THE “GREY” AREA: shower warmup water
It’s worth mentioning that shower warmup water is in a category on its own. (This is the potable bounty that us water-geeks collect in buckets while we wait for our showers to warm up…)
Many think of shower warmup as greywater, and it certainly is greywater once it hits the drain. But if we intercept it in a clean container, this is actually potable water with many potential reuses. I personally use my shower warmup to flush the toilet, only because it’s right there.

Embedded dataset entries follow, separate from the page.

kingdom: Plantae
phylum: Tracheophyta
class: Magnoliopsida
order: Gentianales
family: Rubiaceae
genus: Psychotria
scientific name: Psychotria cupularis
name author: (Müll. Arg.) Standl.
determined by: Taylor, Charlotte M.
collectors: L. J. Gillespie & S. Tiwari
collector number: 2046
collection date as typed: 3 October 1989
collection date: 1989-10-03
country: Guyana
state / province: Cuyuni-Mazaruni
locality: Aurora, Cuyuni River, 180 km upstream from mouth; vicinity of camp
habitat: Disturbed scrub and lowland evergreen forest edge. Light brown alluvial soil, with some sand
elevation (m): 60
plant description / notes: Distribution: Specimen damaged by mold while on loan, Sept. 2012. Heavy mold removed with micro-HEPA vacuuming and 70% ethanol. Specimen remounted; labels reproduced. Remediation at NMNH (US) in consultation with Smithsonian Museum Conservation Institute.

But shower warmup water can be stored along with your rainwater, and we’ve had quite a few BlueBarrel customers do just that. Shower warmup water can be directed out the bathroom window through a hose that connects directly to a vent on your BlueBarrel System; or you can use a funnel to pour this extra water in by hand.
You should do rainwater and greywater, but you shouldn’t combine them into one system unless you’re a pro. But then again, if you recognize that the ideal uses for rainwater and greywater are so compatible, you may still achieve your best and most sustainable design by employing the two systems side by side.